Tugas yang Diminta 1: Tuliskan ulang bagian teks tentang keluarga aktivis di bawah ini, mulai dari "Seperti apa rasanya" sampai dengan "keluarga yang terbatas.", termasuk kata-kata terakhir itu.
Tugas yang Diminta 2: Teruskan teks tentang keluarga aktivis di bawah ini, mulai dari sesudah kalimat terakhirnya.

Teks Pilihan:
▼▼▼
Bapak saya, jelas adalah seorang
aktivis. Saat masih menjadi mahasiswa beliau sudah aktif dalam kegiatan
kemahasiswaan, mulai dari merancang balai pengobatan untuk mahasiswa,
mengkampanyekan gerakan anti kebodohan, menuliskan buku putih untuk menentang
pemerintahan Soeharto sampai akhirnya beliau dipenjara. Selama beliau
dipenjara, ibu saya mengunjunginya setiap hari sambil membawa makanan dan
kliping berisi tulisan dan gambar terkait isu-isu kemanusiaan dari koran untuk
menghibur Bapak selama
di penjara. Setelah keluar dari penjara,
beliau memilih menjadi akademisi dan peneliti. Namun, jiwa aktivismenya tidak
pernah pudar. Sampai kini pun, beliau masih terus bergerak dengan berbagai cara
(demonstrasi, menulis, mengorganisir gerakan, dsb) untuk menjadikan Indonesia lebih
baik.
Seperti apa rasanya tinggal di
keluarga di mana kedua orang tua adalah aktivis? Menurut saya sih biasa-biasa
saja. Tapi, mungkin ada beberapa hal yang tidak lazim terjadi di keluarga lain,
di antaranya tamu yang terus menerus datang ke rumah, adanya
ancaman dari pihak luar, dan waktu bersama keluarga yang terbatas.
Teman saya menikahi seorang aktivis dan pernah
bercerita bahwa banyak tamu di rumahnya. Saking seringnya ada orang yang
menginap, anaknya yang berusia 2 tahun sangat terbiasa tinggal bersama orang
selain keluarga. Hal yang sama juga terjadi di keluarga saya. Ibu saya pernah
bercerita, bahwa waktu saya bayi, tamu yang datang ke rumah tidak
habis-habisnya. Kopi, teh, dan gula harus selalu tersedia. Piring dan gelas pun
terus menerus harus dicucui. Tamu bukan hanya banyak, tetapi juga bisa
berkunjung dari pagi sampai malam sampai pagi lagi, biasanya mereka datang
untuk mendiskusikan berbagai hal.
▲▲▲
Daftar Baris:
▼▼▼
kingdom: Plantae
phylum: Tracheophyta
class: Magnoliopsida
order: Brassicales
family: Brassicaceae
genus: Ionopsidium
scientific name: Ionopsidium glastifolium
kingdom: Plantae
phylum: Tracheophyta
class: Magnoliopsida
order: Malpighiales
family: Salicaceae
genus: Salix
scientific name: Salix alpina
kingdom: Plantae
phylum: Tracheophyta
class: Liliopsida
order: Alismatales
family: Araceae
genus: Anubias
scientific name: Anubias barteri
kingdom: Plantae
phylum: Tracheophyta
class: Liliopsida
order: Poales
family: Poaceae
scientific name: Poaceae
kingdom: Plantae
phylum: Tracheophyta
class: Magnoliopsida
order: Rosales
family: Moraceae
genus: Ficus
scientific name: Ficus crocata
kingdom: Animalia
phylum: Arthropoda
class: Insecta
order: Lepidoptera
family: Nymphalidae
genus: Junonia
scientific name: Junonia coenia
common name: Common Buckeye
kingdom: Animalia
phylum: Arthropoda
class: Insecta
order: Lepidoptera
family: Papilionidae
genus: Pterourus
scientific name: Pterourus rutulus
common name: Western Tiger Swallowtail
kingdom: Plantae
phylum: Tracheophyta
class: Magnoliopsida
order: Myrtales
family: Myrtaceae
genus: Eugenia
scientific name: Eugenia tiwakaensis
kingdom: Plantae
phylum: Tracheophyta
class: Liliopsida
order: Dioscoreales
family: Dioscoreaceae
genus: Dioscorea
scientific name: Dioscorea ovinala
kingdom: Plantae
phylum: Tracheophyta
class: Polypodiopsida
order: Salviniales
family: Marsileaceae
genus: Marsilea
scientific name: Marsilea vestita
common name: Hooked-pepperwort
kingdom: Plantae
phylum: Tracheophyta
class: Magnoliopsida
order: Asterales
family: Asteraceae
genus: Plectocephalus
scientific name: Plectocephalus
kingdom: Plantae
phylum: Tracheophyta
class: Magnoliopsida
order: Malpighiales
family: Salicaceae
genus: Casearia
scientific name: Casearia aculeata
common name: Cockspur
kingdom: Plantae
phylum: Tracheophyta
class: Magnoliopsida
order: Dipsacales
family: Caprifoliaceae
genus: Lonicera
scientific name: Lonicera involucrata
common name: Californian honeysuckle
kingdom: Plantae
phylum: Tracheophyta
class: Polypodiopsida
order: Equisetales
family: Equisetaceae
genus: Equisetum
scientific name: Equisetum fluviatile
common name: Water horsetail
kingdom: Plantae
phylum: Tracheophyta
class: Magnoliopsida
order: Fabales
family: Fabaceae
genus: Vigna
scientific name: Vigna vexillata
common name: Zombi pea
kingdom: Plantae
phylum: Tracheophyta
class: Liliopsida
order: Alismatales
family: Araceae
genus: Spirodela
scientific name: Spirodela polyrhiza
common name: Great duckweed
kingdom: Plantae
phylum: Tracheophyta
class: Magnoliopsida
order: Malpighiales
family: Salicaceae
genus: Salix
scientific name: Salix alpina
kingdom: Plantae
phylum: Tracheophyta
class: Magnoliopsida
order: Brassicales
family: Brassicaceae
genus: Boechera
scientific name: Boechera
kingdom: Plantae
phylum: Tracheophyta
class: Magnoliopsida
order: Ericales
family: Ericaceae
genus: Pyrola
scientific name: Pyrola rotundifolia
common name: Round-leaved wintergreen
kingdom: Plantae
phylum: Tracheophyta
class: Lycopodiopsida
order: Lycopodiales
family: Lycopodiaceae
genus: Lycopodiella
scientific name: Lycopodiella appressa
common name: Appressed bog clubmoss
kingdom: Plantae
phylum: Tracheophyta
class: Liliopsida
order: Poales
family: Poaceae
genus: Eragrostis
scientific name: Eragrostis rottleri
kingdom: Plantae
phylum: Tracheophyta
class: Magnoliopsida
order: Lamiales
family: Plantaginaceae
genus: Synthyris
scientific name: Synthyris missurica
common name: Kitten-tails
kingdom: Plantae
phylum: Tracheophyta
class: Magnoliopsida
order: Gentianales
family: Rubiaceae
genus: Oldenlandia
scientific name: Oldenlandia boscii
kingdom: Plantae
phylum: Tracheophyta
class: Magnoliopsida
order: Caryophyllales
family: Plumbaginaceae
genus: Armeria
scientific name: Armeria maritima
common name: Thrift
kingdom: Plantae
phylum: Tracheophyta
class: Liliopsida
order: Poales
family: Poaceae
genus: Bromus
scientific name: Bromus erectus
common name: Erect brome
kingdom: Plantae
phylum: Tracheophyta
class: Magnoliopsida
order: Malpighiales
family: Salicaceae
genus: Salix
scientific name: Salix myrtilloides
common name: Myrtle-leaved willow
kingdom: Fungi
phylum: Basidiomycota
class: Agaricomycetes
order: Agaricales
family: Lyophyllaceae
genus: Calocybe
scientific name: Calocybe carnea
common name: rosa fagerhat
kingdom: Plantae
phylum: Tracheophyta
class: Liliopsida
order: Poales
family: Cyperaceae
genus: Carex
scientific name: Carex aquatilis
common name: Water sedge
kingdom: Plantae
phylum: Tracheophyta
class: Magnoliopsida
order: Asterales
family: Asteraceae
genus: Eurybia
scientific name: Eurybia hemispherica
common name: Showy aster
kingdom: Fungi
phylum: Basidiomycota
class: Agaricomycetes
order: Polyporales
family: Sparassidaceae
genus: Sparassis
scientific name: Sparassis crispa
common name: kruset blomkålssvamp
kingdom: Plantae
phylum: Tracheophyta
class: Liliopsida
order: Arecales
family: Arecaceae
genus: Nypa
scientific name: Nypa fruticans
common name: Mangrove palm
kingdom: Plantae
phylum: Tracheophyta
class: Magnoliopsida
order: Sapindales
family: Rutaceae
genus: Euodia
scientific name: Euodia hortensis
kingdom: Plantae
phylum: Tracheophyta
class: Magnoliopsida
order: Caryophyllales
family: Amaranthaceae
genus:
▲▲▲
Hasil Latihan 1:
Seperti apa rasanya tinggal di
keluarga di mana kedua orang tua adalah aktivis? Menurut saya sih biasa-biasa
saja. Tapi, mungkin ada beberapa hal yang tidak lazim terjadi di keluarga lain,
di antaranya tamu yang terus menerus datang ke rumah, adanya
ancaman dari pihak luar, dan waktu bersama keluarga yang terbatas.

Hasil Latihan 2:
Ketika saya mulai remaja, bapak
saya sudah punya kantor sendiri sehingga sebagian tamu beralih bertamu ke
kantor tersebut. Sebagian lagi bertamu ke rumah. Sebenarnya, kedatangan tamu-tamu tersebut
sangat menyenangkan. Sejak kecil, saya terbiasa berhubungan dengan berbagai
jenis orang dari berbagai latar belakang. Sejak kecil saya sudah bergaul dengan
politisi, wartawan, pemimpin organisasi (buruh, keagamaan, lingkungan, dsb),
penulis, mahasiswa, dan sebagainya. Biasanya tamu-tamu tersebut diajak makan
bersama keluarga saya. Di meja makan itulah mereka mendiskusikan berbagai hal
dari isu kemanusaiaan, politik, ekonomi, sampai isu kenegaraan. Biasanya saya
hanya jadi pendengar saja tapi itu saja menyenangkan. Tanpa disadari wawasan bertambah.
Tentu saja, meskipun banyak teman,
seorang aktivis tidak selalu disukai orang lain.
Kegiatan aktivisme seringkali dianggap mengancam penguasa. Waktu kecil dulu,
beberapa kali saya menerima telepon berisi ancaman pembunuhan. Usia saya masih
7 atau 8 tahun waktu itu. Waktu itu tentu saja ada rasa takut di dalam hati.
Tapi lama-lama saya cuek saja. Namun, secara umum, saya merasa ancaman yang
terjadi di keluarga saya tidak separah keluarga-keluarga aktivis lain. Saya
pernah mendengar dari bapak, seorang temannya, perempuan beranak dua, rumahnya
dilempari bangkai anjing. Itu masih belum parah, ada beberapa anak dari
keluarga aktivis yang harus kehilangan orang tuanya karena diculik ataupun
dibunuh penguasa. Karena tahu resiko-resiko semacam ini, kedua orang tua selalu
meminta saya hati-hati, tidak sembarangan bicara. Mereka mengajari saya bahwa
kadang manusia bisa menjadi kejam, tapi itu tidak berarti kita harus kehilangan
kemanusiaan.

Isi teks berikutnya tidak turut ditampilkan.